No âmbito das reflexões acerca do falecimento, crescente não apenas a lavratura de testamento, mas também, e sobretudo, o planejamento familiar e sucessório como um todo, que implica organização da base patrimonial e das relações familiares, inclusive governança da empresa familiar (acordo de sócios) e governança da família (conselho familiar, protocolo familiar), bem como providências para o caso de incapacidade civil (vida sem condições cognitivas, um coma por exemplo), transmissão de parte do patrimônio em vida (doações) e assim por diante.

Igualmente crescente o número de divórcios e dissoluções de união estável, eis que se agravaram as dificuldades dos casais que, antes de pandemia, já vivenciavam uma situação de crise e, submetidos ao intenso convívio imposto pela quarentena, só viram aumentar as divergências e situações de conflito, não mais se justificando aguardar o fim (incerto…) da pandemia para formalizar seu afastamento.

A elevada mortalidade também trouxe o aumento dos inventários e respectivas partilhas de bens entre os herdeiros, nem sempre convergentes, sendo certo que atualmente todos têm em seus círculos de convívio pessoas próximas falecidas.

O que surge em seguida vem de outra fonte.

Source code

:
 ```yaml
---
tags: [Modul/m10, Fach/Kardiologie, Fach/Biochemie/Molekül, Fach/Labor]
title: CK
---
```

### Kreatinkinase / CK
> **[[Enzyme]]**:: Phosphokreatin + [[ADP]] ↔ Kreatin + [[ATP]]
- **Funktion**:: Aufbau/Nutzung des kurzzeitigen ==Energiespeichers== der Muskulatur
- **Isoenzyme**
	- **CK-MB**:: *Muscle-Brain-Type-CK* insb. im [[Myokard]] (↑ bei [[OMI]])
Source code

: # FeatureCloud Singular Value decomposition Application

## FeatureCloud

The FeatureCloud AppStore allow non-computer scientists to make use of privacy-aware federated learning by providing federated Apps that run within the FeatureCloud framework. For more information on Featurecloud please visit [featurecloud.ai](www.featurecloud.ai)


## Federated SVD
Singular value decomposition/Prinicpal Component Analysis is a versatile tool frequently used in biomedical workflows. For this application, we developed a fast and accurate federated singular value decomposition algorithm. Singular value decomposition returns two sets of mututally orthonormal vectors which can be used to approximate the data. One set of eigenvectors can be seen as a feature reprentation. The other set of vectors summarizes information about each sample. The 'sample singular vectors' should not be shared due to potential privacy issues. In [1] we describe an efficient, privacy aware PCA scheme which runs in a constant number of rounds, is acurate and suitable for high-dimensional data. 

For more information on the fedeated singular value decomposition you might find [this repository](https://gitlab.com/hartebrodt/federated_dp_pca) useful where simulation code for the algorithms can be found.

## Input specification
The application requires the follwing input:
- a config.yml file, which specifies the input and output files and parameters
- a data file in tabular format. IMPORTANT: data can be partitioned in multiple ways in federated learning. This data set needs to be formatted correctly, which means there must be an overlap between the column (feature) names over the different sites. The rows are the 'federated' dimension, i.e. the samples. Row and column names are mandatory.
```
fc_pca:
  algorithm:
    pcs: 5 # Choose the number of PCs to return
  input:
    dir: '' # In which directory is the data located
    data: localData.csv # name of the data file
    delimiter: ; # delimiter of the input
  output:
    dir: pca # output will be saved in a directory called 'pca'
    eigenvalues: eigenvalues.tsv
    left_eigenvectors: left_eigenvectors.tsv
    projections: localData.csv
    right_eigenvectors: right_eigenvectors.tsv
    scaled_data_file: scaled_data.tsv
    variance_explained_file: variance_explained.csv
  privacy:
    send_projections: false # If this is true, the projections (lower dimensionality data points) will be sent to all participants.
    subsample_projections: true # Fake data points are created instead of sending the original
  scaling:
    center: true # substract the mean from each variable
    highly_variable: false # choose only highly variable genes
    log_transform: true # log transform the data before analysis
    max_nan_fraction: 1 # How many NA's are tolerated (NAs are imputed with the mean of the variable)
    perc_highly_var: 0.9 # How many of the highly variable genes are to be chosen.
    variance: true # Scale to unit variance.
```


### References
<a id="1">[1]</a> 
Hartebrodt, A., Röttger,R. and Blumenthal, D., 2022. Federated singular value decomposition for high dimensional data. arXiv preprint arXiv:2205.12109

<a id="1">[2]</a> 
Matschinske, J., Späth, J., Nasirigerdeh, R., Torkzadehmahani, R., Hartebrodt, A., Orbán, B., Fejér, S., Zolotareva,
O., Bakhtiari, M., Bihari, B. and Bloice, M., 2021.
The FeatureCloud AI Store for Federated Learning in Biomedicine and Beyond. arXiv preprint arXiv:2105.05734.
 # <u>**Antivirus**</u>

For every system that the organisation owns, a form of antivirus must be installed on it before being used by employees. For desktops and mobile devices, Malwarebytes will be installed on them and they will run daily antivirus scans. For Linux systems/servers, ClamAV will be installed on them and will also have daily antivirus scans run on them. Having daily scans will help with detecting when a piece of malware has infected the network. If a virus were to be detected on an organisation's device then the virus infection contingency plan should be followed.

Por fim, em face da grave crise, alguns empresários, especialmente aqueles que venderam sua empresa e que possuem patrimônio preponderantemente formado por ativos financeiros e investimentos, decidiram deixar o Brasil e se estabelecer em outro país, notadamente Estados Unidos, Portugal, Espanha, Inglaterra e Uruguai. Tais mudanças acarretam, a depender da jurisdição escolhida, desde providências relativas aos pactos de casamento e união estável existentes até a compatibilização com as regras sucessórias então aplicáveis, passando algumas vezes pela reestruturação patrimonial e constituição de veículos externos, a exemplo de sociedades estrangeiras, trusts, fundações de direito privado, fundos sediados no exterior e estruturas outras.

O fato é que, com maior ou menor dificuldade, o torpor dos primeiros meses de pandemia cedeu lugar a decisões acerca dos relacionamentos conjugais, providências relativamente à inexorável realidade da morte, escolhas sobre onde, com quem e como viver. Essas escolhas e decisões constituem um segundo tempo, marcado pela ação, pelo fazer, bastante diverso dos primeiros meses de inércia da pandemia, mas entendo que haverá um futuro e terceiro momento, este sim determinante de como se estabelecerão as relações familiares e do real impacto da pandemia sobre todos nós.